◆ **WHAT YOU HAVE TO DO**:
Which lines in the records below contain the word "課稅級距及計算退職"? Report each of them.

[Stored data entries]
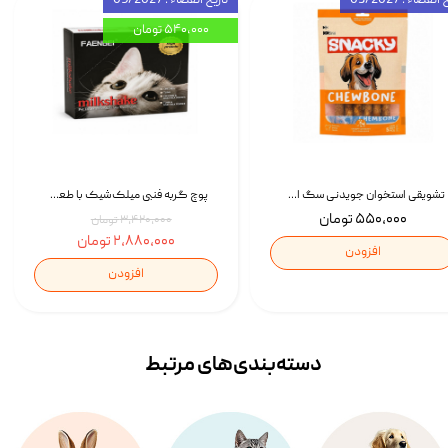
انقضاء : 03/2027
تاریخ انقضاء : 09/2027
۵۴۰,۰۰۰ تومان
تشویقی استخوان جویدنی سگ اسنکی کرانچی با طعم مرغ Snacky Crunchy Munchy وزن 100 گرم
پوچ گربه فنبی میلک‌شیک با طعم مرغ Faenbei Cat Milk Shake Pouch بسته 12 عددی
۵۵۰,۰۰۰ تومان
۳,۴۲۰,۰۰۰ تومان
۲,۸۸۰,۰۰۰ تومان
افزودن
افزودن
دسته‌بندی‌‌های مرتبط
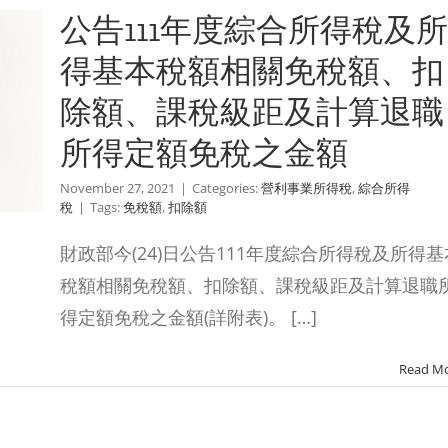
公告111年度綜合所得稅及所
得基本稅額相關免稅額、扣
除額、課稅級距及計算退職
所得定額免稅之金額
November 27, 2021
|
Categories:
營利事業所得稅
,
綜合所得
稅
|
Tags:
免稅額
,
扣除額
財政部今(24)日公告111年度綜合所得稅及所得基
稅額相關免稅額、扣除額、課稅級距及計算退職
得定額免稅之金額(詳附表)。 […]
Read M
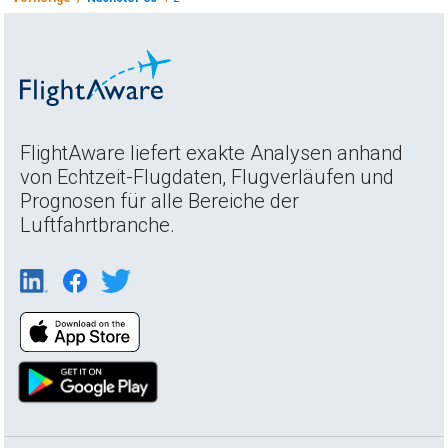
FlightAware liefert exakte Analysen anhand
von Echtzeit-Flugdaten, Flugverläufen und
Prognosen für alle Bereiche der
Luftfahrtbranche.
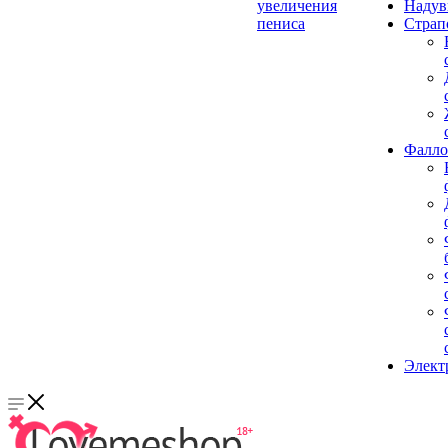
увеличения
Надув
пениса
Страп
Фалло
Элект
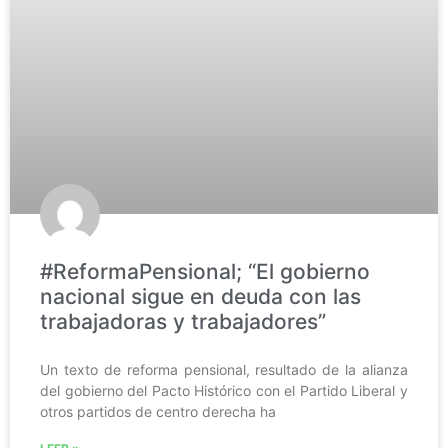
#ReformaPensional; “El gobierno
nacional sigue en deuda con las
trabajadoras y trabajadores”
Un texto de reforma pensional, resultado de la alianza
del gobierno del Pacto Histórico con el Partido Liberal y
otros partidos de centro derecha ha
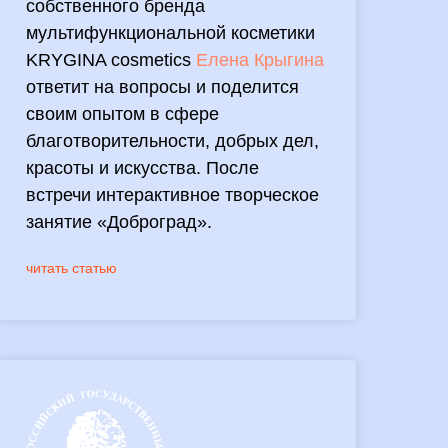
собственного бренда
мультифункциональной косметики
KRYGINA cosmetics
Елена Крыгина
ответит на вопросы и поделится
своим опытом в сфере
благотворительности, добрых дел,
красоты и искусства. После
встречи интерактивное творческое
занятие «Доброград».
читать статью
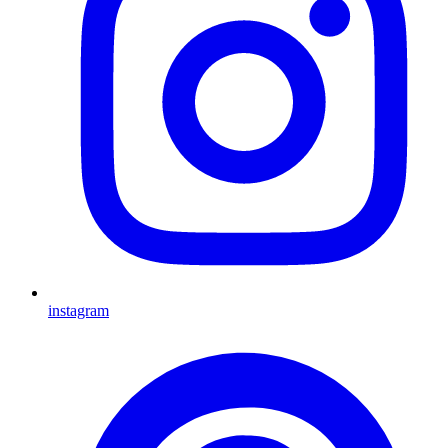
instagram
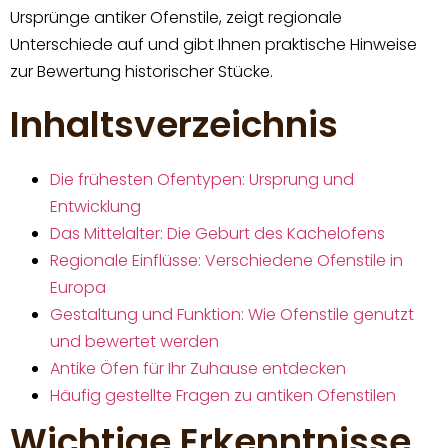
Ursprünge antiker Ofenstile, zeigt regionale
Unterschiede auf und gibt Ihnen praktische Hinweise
zur Bewertung historischer Stücke.
Inhaltsverzeichnis
Die frühesten Ofentypen: Ursprung und
Entwicklung
Das Mittelalter: Die Geburt des Kachelofens
Regionale Einflüsse: Verschiedene Ofenstile in
Europa
Gestaltung und Funktion: Wie Ofenstile genutzt
und bewertet werden
Antike Öfen für Ihr Zuhause entdecken
Häufig gestellte Fragen zu antiken Ofenstilen
Wichtige Erkenntnisse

◆ **RESPONSE**:
除額、課稅級距及計算退職
稅額相關免稅額、扣除額、課稅級距及計算退職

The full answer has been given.